> _Data for this task_
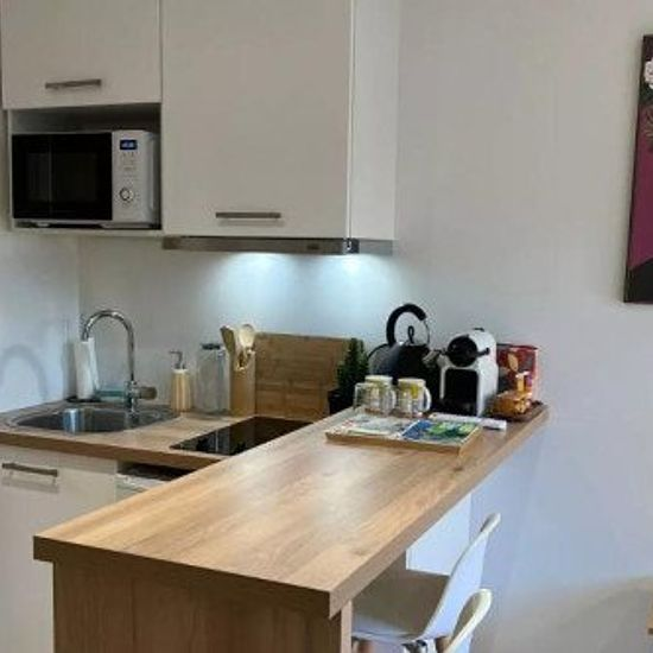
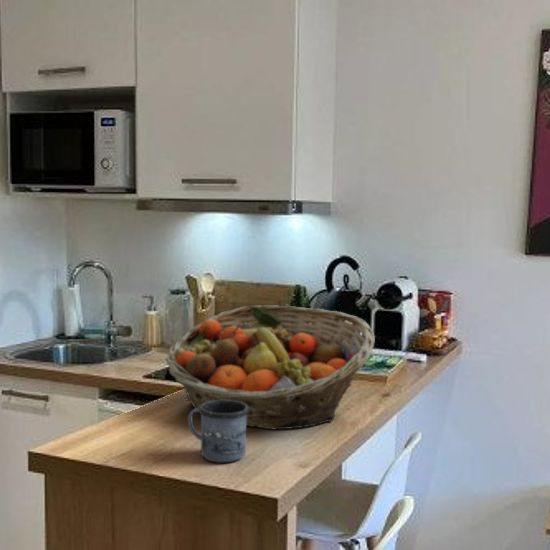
+ mug [187,400,249,463]
+ fruit basket [165,304,376,430]
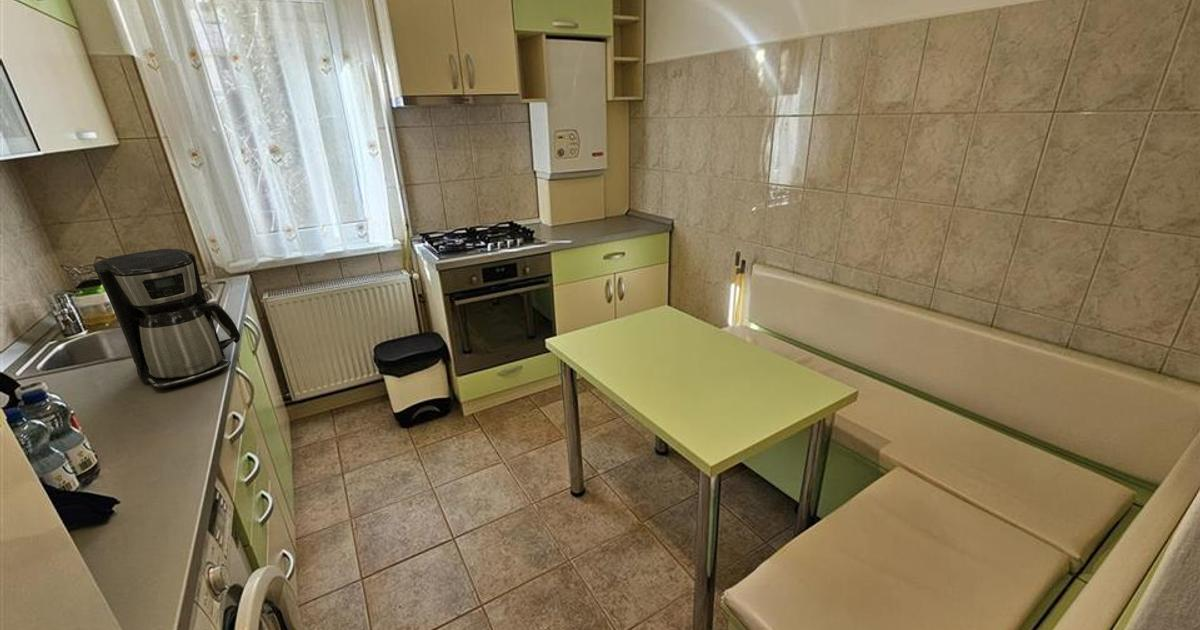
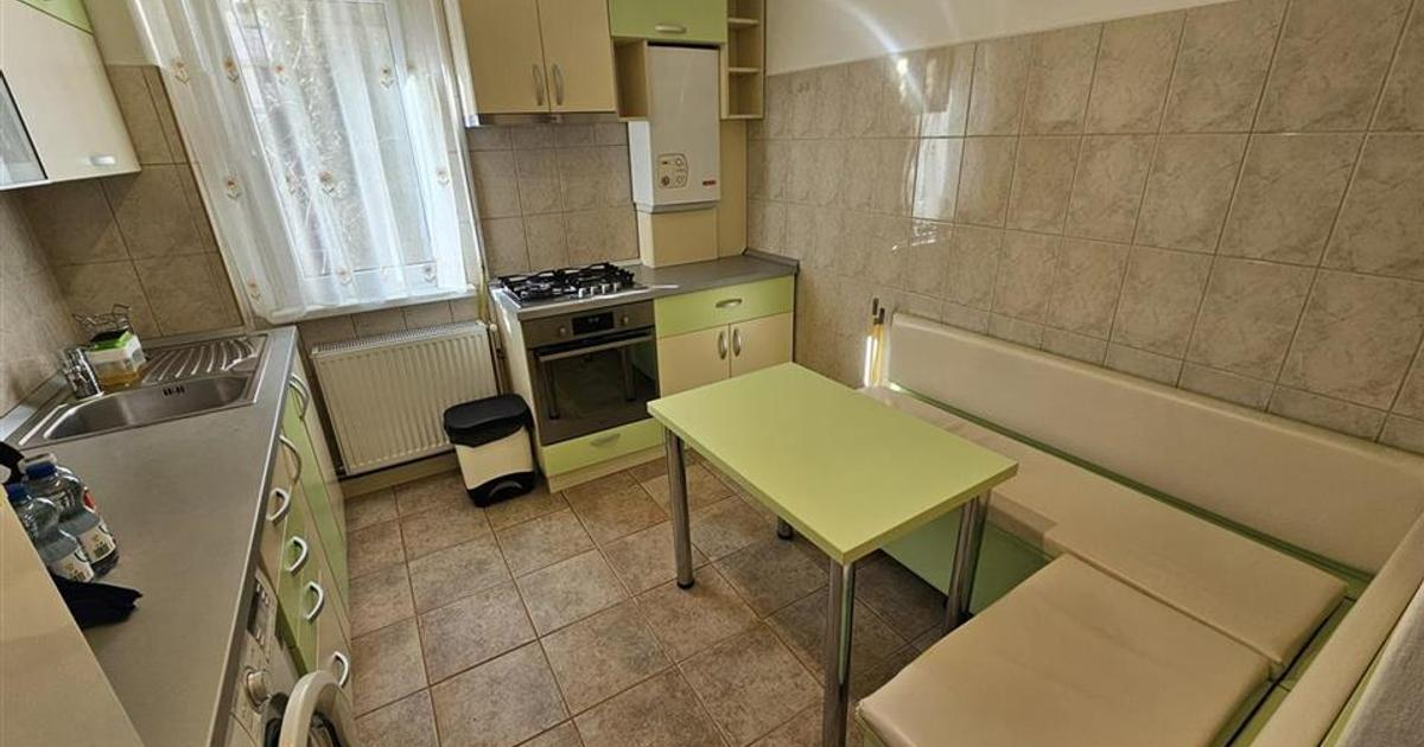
- coffee maker [92,248,241,389]
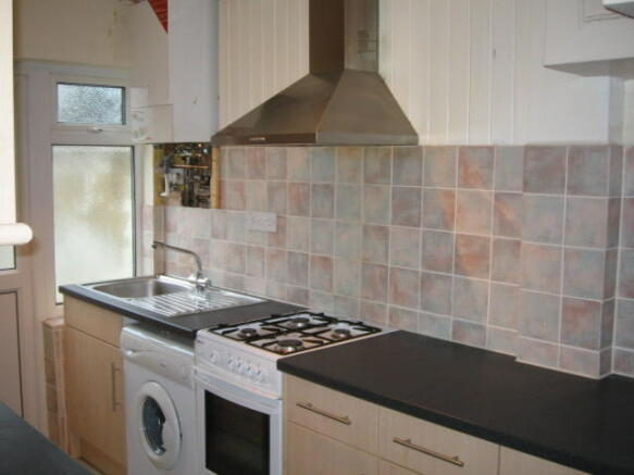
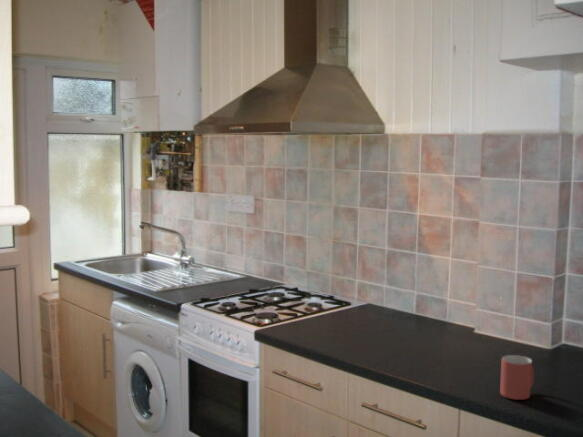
+ mug [499,354,535,401]
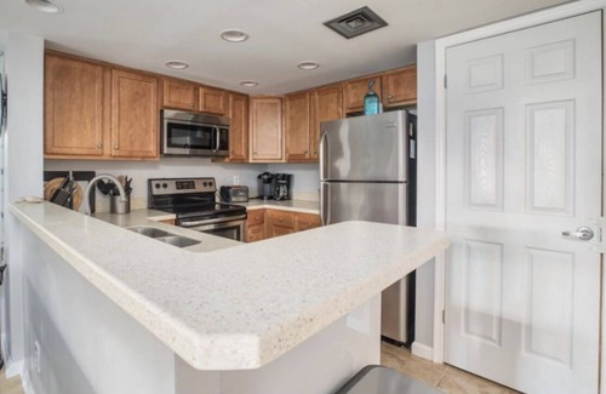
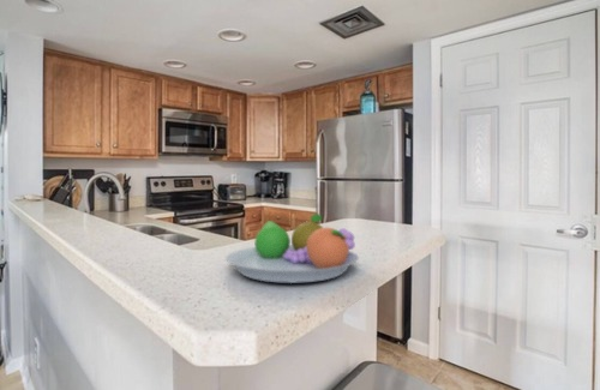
+ fruit bowl [224,212,360,284]
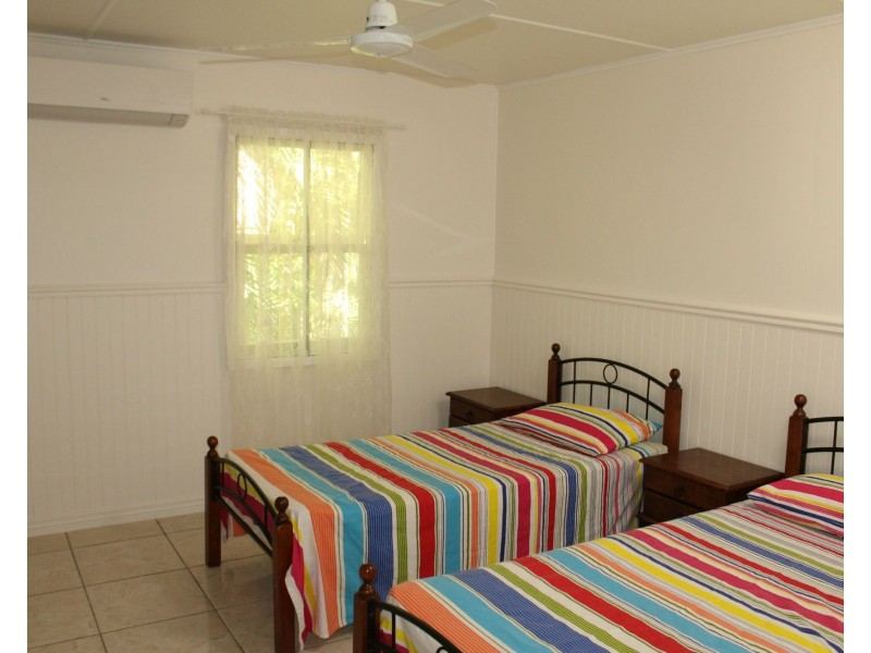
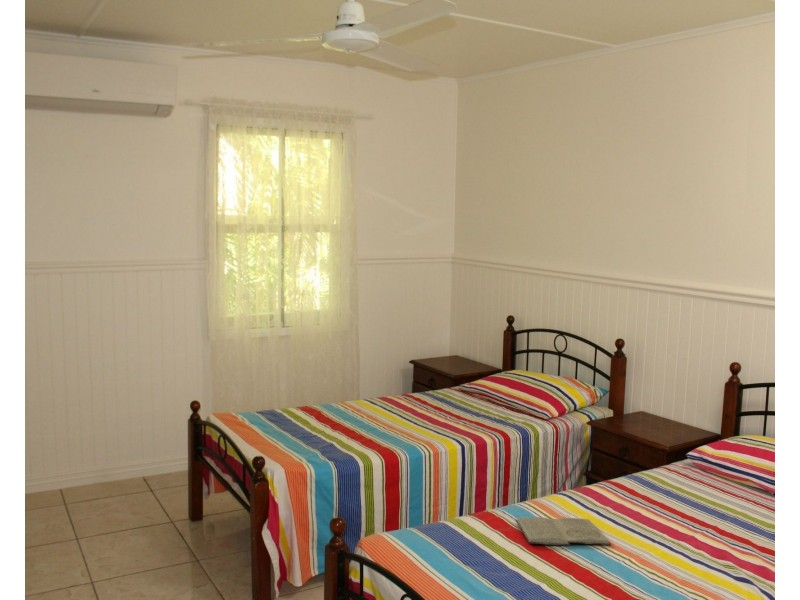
+ book [515,516,612,547]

> _Task description_
Your output should be the lines from the one with "fruit basket [165,304,376,430]" through the end of the listing, copied exactly and with the pictures left out.

> _Response for this exercise_
+ fruit basket [165,304,376,430]
- coffee maker [92,248,241,389]
+ mug [499,354,535,401]
+ fruit bowl [224,212,360,284]
+ book [515,516,612,547]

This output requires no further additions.